*** Opening Information ***

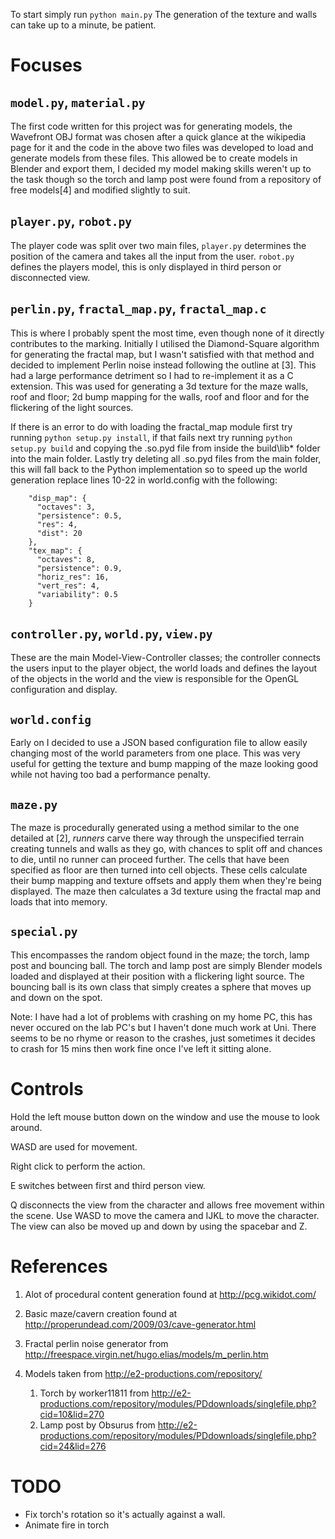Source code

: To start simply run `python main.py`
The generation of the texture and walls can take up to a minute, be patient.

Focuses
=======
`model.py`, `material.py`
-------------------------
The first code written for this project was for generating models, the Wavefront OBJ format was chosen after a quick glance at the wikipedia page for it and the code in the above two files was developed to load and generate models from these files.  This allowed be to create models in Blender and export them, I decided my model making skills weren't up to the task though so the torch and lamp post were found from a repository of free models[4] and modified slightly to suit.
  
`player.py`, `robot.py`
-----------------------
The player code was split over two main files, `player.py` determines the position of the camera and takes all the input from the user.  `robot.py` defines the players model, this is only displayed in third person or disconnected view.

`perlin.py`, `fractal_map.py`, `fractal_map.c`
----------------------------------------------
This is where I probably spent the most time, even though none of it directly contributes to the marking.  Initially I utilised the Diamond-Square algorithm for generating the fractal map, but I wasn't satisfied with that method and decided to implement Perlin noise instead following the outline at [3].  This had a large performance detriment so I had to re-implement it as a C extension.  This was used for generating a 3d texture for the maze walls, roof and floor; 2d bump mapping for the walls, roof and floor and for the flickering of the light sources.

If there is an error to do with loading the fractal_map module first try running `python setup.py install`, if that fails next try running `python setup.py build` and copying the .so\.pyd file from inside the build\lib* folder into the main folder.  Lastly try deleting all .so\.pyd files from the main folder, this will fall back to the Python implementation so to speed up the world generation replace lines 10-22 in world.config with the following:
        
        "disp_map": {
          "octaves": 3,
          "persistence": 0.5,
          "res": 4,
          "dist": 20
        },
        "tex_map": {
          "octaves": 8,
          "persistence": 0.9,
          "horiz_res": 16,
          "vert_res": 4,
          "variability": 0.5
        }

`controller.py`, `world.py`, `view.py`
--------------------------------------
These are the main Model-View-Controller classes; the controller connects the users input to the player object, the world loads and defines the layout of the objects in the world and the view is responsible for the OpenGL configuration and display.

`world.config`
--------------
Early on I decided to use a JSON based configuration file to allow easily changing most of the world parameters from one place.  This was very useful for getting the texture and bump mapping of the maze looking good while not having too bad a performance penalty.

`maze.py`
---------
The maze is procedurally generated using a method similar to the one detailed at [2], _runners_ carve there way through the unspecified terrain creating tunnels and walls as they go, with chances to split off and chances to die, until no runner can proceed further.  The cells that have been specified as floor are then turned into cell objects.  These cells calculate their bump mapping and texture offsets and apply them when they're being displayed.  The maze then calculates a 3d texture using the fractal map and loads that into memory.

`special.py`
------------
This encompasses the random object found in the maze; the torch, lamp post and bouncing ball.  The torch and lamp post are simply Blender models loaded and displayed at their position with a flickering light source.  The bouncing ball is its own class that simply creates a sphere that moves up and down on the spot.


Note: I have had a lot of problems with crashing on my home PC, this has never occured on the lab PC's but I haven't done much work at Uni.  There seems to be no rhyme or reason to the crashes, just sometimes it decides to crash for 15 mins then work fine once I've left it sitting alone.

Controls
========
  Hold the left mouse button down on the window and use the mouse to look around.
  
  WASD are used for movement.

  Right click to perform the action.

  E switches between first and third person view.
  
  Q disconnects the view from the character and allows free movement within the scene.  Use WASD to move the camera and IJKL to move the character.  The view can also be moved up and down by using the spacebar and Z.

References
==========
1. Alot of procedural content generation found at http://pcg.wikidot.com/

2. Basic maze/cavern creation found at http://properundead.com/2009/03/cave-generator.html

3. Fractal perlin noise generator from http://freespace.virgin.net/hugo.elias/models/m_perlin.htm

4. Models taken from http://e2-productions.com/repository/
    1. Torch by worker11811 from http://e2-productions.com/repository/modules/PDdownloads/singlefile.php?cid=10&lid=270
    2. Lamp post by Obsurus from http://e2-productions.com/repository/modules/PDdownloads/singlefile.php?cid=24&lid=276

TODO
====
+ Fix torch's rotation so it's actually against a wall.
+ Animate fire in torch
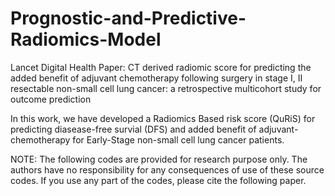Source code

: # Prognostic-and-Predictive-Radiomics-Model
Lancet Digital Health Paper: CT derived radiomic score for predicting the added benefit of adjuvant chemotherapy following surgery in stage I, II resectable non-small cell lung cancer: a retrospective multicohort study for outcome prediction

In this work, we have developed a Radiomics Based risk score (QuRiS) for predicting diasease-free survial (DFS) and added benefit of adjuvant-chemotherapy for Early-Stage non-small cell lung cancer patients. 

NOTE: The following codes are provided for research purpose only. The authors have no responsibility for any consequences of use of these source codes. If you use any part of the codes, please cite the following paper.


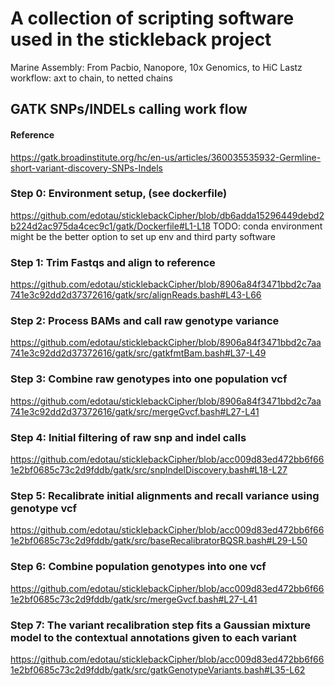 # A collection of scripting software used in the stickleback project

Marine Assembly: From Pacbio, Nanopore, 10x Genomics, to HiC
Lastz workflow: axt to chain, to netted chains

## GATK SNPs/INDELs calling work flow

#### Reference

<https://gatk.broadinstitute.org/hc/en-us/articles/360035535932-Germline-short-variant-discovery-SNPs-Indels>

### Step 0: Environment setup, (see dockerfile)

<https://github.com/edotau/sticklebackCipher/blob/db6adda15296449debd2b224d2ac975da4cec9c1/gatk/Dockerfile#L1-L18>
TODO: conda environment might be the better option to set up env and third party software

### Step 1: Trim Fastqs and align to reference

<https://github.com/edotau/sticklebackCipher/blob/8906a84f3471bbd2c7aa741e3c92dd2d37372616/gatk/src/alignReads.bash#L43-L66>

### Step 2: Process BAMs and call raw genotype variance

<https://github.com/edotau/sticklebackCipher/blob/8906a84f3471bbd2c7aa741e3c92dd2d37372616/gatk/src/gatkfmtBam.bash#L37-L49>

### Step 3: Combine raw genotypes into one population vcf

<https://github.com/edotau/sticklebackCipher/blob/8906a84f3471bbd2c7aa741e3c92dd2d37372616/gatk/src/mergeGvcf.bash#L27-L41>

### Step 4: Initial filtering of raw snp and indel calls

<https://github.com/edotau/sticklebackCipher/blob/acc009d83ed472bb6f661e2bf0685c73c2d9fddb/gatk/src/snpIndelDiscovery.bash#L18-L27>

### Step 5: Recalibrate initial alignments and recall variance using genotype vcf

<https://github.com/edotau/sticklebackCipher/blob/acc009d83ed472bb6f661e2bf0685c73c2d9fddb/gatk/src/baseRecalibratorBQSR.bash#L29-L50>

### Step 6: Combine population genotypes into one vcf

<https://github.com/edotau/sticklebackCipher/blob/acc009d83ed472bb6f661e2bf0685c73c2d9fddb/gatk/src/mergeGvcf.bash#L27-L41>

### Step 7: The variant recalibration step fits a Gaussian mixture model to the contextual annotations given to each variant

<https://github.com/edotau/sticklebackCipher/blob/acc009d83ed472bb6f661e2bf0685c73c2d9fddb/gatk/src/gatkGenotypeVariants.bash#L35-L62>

*** Closing Information ***

Task item ▸ Wherever a line of the records above contains the string "generator", copy that line out.

Output of the task ▸
2. Basic maze/cavern creation found at http://properundead.com/2009/03/cave-generator.html
3. Fractal perlin noise generator from http://freespace.virgin.net/hugo.elias/models/m_perlin.htm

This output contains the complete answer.